TASK INSTRUCTIONS
Copy the records below exactly, but leave out any picture they contain.

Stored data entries
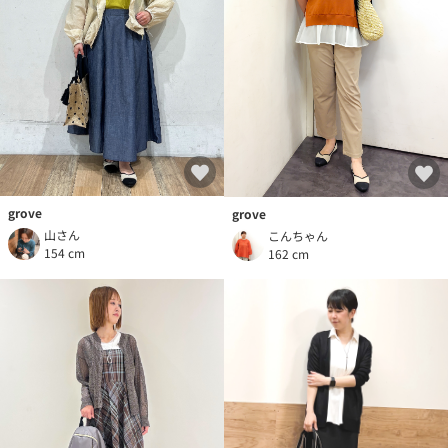
grove
grove
山さん
こんちゃん
154 cm
162 cm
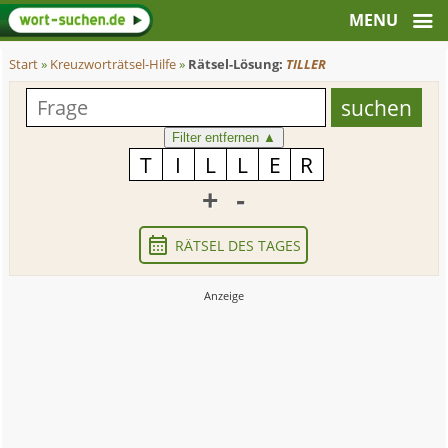
Start
»
Kreuzworträtsel-Hilfe
»
Rätsel-Lösung:
TILLER
Filter entfernen
▲
+
-
RÄTSEL DES TAGES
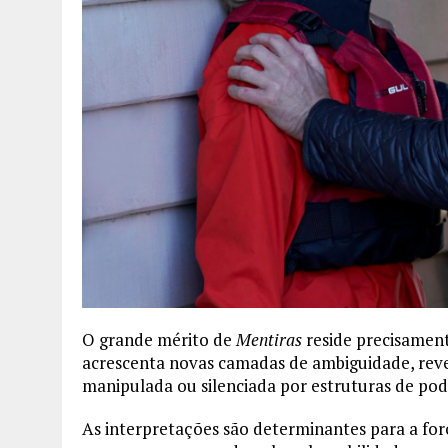
O grande mérito de
Mentiras
reside precisament
acrescenta novas camadas de ambiguidade, rev
manipulada ou silenciada por estruturas de poder
As interpretações são determinantes para a for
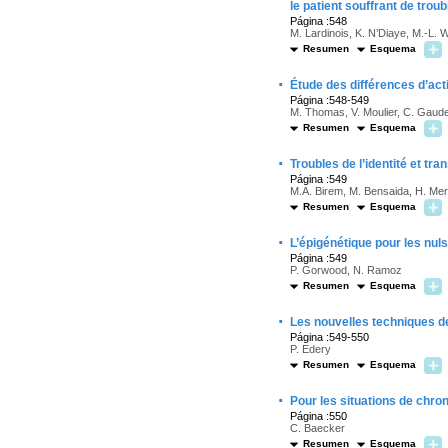
le patient souffrant de tro
Página :548
M. Lardinois, K. N’Diaye, M.-L. W
Resumen
Esquema
·
Étude des différences d’act
Página :548-549
M. Thomas, V. Moulier, C. Gaudea
Resumen
Esquema
·
Troubles de l’identité et tr
Página :549
M.A. Birem, M. Bensaida, H. Mer
Resumen
Esquema
·
L’épigénétique pour les nuls
Página :549
P. Gorwood, N. Ramoz
Resumen
Esquema
·
Les nouvelles techniques de
Página :549-550
P. Edery
Resumen
Esquema
·
Pour les situations de chron
Página :550
C. Baecker
Resumen
Esquema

WRITTEN ANSWER
grove
grove
山さん
こんちゃん
154 cm
162 cm
Start
»
Kreuzworträtsel-Hilfe
»
Rätsel-Lösung:
TILLER
Filter entfernen
▲
+
-
RÄTSEL DES TAGES
O grande mérito de
Mentiras
reside precisament
acrescenta novas camadas de ambiguidade, rev
manipulada ou silenciada por estruturas de poder
As interpretações são determinantes para a for
le patient souffrant de tro
Página :548
M. Lardinois, K. N’Diaye, M.-L. W
Resumen
Esquema
·
Étude des différences d’act
Página :548-549
M. Thomas, V. Moulier, C. Gaudea
Resumen
Esquema
·
Troubles de l’identité et tr
Página :549
M.A. Birem, M. Bensaida, H. Mer
Resumen
Esquema
·
L’épigénétique pour les nuls
Página :549
P. Gorwood, N. Ramoz
Resumen
Esquema
·
Les nouvelles techniques de
Página :549-550
P. Edery
Resumen
Esquema
·
Pour les situations de chron
Página :550
C. Baecker
Resumen
Esquema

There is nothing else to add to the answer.